__Records provided__:
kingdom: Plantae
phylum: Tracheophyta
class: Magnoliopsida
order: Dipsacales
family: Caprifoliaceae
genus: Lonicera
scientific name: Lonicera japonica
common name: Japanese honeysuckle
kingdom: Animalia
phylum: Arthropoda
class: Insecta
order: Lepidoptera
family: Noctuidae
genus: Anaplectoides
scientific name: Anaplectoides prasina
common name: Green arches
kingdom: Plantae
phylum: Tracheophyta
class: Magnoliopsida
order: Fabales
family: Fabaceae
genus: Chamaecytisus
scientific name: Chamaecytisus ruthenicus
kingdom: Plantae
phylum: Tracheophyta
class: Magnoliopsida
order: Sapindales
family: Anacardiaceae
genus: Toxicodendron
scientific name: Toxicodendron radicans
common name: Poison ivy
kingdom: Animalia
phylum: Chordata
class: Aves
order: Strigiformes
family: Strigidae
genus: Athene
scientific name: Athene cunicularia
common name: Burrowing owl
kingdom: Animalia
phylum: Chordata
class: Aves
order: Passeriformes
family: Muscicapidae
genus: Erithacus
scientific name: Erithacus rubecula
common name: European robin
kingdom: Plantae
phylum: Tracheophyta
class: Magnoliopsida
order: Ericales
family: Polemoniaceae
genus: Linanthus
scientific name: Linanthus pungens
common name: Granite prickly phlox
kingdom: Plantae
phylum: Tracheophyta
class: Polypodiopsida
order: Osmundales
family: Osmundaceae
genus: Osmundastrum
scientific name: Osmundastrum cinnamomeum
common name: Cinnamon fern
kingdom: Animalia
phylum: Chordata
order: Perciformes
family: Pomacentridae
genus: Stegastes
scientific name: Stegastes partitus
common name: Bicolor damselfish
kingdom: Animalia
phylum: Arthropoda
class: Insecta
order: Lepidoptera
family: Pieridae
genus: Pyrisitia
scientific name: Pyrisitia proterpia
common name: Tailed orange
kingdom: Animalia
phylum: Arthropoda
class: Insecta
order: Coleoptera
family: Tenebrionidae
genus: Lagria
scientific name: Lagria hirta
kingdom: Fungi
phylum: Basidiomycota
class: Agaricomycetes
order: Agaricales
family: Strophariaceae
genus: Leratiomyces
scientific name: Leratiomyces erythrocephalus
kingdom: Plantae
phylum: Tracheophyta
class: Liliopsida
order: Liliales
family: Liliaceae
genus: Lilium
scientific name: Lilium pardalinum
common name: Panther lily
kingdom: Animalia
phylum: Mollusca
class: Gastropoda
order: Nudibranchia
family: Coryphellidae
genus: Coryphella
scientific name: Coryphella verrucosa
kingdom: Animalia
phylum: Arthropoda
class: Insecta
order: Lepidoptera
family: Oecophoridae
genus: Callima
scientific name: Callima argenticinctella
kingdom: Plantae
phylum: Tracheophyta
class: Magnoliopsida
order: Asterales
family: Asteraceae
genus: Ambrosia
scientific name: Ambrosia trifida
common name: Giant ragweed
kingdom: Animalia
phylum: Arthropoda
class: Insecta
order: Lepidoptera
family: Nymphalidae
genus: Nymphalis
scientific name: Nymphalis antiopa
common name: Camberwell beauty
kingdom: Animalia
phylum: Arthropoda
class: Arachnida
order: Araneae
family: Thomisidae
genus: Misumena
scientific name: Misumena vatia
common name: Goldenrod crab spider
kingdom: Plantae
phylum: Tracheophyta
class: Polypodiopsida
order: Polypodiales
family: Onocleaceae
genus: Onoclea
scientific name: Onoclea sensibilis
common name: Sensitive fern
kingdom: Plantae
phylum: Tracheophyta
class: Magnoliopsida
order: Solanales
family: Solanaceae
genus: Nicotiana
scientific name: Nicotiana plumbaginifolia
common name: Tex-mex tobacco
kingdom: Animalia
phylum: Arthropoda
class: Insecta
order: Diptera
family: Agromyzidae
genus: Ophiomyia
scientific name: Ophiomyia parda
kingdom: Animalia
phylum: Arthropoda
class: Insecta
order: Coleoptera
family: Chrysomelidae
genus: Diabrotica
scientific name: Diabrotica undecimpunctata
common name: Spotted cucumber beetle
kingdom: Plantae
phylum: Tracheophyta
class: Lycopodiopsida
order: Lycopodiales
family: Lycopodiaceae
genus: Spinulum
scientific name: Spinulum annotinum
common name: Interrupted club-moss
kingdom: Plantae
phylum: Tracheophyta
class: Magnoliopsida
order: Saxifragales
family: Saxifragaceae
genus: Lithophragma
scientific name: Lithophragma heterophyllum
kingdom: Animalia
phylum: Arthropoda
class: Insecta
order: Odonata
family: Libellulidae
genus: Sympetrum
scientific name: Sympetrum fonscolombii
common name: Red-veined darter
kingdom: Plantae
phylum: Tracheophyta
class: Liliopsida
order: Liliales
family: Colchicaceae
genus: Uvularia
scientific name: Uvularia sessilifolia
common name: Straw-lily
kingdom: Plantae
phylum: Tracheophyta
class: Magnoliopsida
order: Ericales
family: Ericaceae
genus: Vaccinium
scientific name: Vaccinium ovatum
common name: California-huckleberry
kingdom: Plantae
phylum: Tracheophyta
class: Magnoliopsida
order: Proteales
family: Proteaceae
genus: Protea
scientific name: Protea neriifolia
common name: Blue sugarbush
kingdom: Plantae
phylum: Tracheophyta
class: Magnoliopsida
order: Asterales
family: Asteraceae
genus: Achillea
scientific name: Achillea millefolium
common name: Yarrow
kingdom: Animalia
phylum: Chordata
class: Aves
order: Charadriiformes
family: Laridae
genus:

__Your objective__:
Copy out every one of the lines above, word for word, without changing anything.

__Complete response__:
kingdom: Plantae
phylum: Tracheophyta
class: Magnoliopsida
order: Dipsacales
family: Caprifoliaceae
genus: Lonicera
scientific name: Lonicera japonica
common name: Japanese honeysuckle
kingdom: Animalia
phylum: Arthropoda
class: Insecta
order: Lepidoptera
family: Noctuidae
genus: Anaplectoides
scientific name: Anaplectoides prasina
common name: Green arches
kingdom: Plantae
phylum: Tracheophyta
class: Magnoliopsida
order: Fabales
family: Fabaceae
genus: Chamaecytisus
scientific name: Chamaecytisus ruthenicus
kingdom: Plantae
phylum: Tracheophyta
class: Magnoliopsida
order: Sapindales
family: Anacardiaceae
genus: Toxicodendron
scientific name: Toxicodendron radicans
common name: Poison ivy
kingdom: Animalia
phylum: Chordata
class: Aves
order: Strigiformes
family: Strigidae
genus: Athene
scientific name: Athene cunicularia
common name: Burrowing owl
kingdom: Animalia
phylum: Chordata
class: Aves
order: Passeriformes
family: Muscicapidae
genus: Erithacus
scientific name: Erithacus rubecula
common name: European robin
kingdom: Plantae
phylum: Tracheophyta
class: Magnoliopsida
order: Ericales
family: Polemoniaceae
genus: Linanthus
scientific name: Linanthus pungens
common name: Granite prickly phlox
kingdom: Plantae
phylum: Tracheophyta
class: Polypodiopsida
order: Osmundales
family: Osmundaceae
genus: Osmundastrum
scientific name: Osmundastrum cinnamomeum
common name: Cinnamon fern
kingdom: Animalia
phylum: Chordata
order: Perciformes
family: Pomacentridae
genus: Stegastes
scientific name: Stegastes partitus
common name: Bicolor damselfish
kingdom: Animalia
phylum: Arthropoda
class: Insecta
order: Lepidoptera
family: Pieridae
genus: Pyrisitia
scientific name: Pyrisitia proterpia
common name: Tailed orange
kingdom: Animalia
phylum: Arthropoda
class: Insecta
order: Coleoptera
family: Tenebrionidae
genus: Lagria
scientific name: Lagria hirta
kingdom: Fungi
phylum: Basidiomycota
class: Agaricomycetes
order: Agaricales
family: Strophariaceae
genus: Leratiomyces
scientific name: Leratiomyces erythrocephalus
kingdom: Plantae
phylum: Tracheophyta
class: Liliopsida
order: Liliales
family: Liliaceae
genus: Lilium
scientific name: Lilium pardalinum
common name: Panther lily
kingdom: Animalia
phylum: Mollusca
class: Gastropoda
order: Nudibranchia
family: Coryphellidae
genus: Coryphella
scientific name: Coryphella verrucosa
kingdom: Animalia
phylum: Arthropoda
class: Insecta
order: Lepidoptera
family: Oecophoridae
genus: Callima
scientific name: Callima argenticinctella
kingdom: Plantae
phylum: Tracheophyta
class: Magnoliopsida
order: Asterales
family: Asteraceae
genus: Ambrosia
scientific name: Ambrosia trifida
common name: Giant ragweed
kingdom: Animalia
phylum: Arthropoda
class: Insecta
order: Lepidoptera
family: Nymphalidae
genus: Nymphalis
scientific name: Nymphalis antiopa
common name: Camberwell beauty
kingdom: Animalia
phylum: Arthropoda
class: Arachnida
order: Araneae
family: Thomisidae
genus: Misumena
scientific name: Misumena vatia
common name: Goldenrod crab spider
kingdom: Plantae
phylum: Tracheophyta
class: Polypodiopsida
order: Polypodiales
family: Onocleaceae
genus: Onoclea
scientific name: Onoclea sensibilis
common name: Sensitive fern
kingdom: Plantae
phylum: Tracheophyta
class: Magnoliopsida
order: Solanales
family: Solanaceae
genus: Nicotiana
scientific name: Nicotiana plumbaginifolia
common name: Tex-mex tobacco
kingdom: Animalia
phylum: Arthropoda
class: Insecta
order: Diptera
family: Agromyzidae
genus: Ophiomyia
scientific name: Ophiomyia parda
kingdom: Animalia
phylum: Arthropoda
class: Insecta
order: Coleoptera
family: Chrysomelidae
genus: Diabrotica
scientific name: Diabrotica undecimpunctata
common name: Spotted cucumber beetle
kingdom: Plantae
phylum: Tracheophyta
class: Lycopodiopsida
order: Lycopodiales
family: Lycopodiaceae
genus: Spinulum
scientific name: Spinulum annotinum
common name: Interrupted club-moss
kingdom: Plantae
phylum: Tracheophyta
class: Magnoliopsida
order: Saxifragales
family: Saxifragaceae
genus: Lithophragma
scientific name: Lithophragma heterophyllum
kingdom: Animalia
phylum: Arthropoda
class: Insecta
order: Odonata
family: Libellulidae
genus: Sympetrum
scientific name: Sympetrum fonscolombii
common name: Red-veined darter
kingdom: Plantae
phylum: Tracheophyta
class: Liliopsida
order: Liliales
family: Colchicaceae
genus: Uvularia
scientific name: Uvularia sessilifolia
common name: Straw-lily
kingdom: Plantae
phylum: Tracheophyta
class: Magnoliopsida
order: Ericales
family: Ericaceae
genus: Vaccinium
scientific name: Vaccinium ovatum
common name: California-huckleberry
kingdom: Plantae
phylum: Tracheophyta
class: Magnoliopsida
order: Proteales
family: Proteaceae
genus: Protea
scientific name: Protea neriifolia
common name: Blue sugarbush
kingdom: Plantae
phylum: Tracheophyta
class: Magnoliopsida
order: Asterales
family: Asteraceae
genus: Achillea
scientific name: Achillea millefolium
common name: Yarrow
kingdom: Animalia
phylum: Chordata
class: Aves
order: Charadriiformes
family: Laridae
genus:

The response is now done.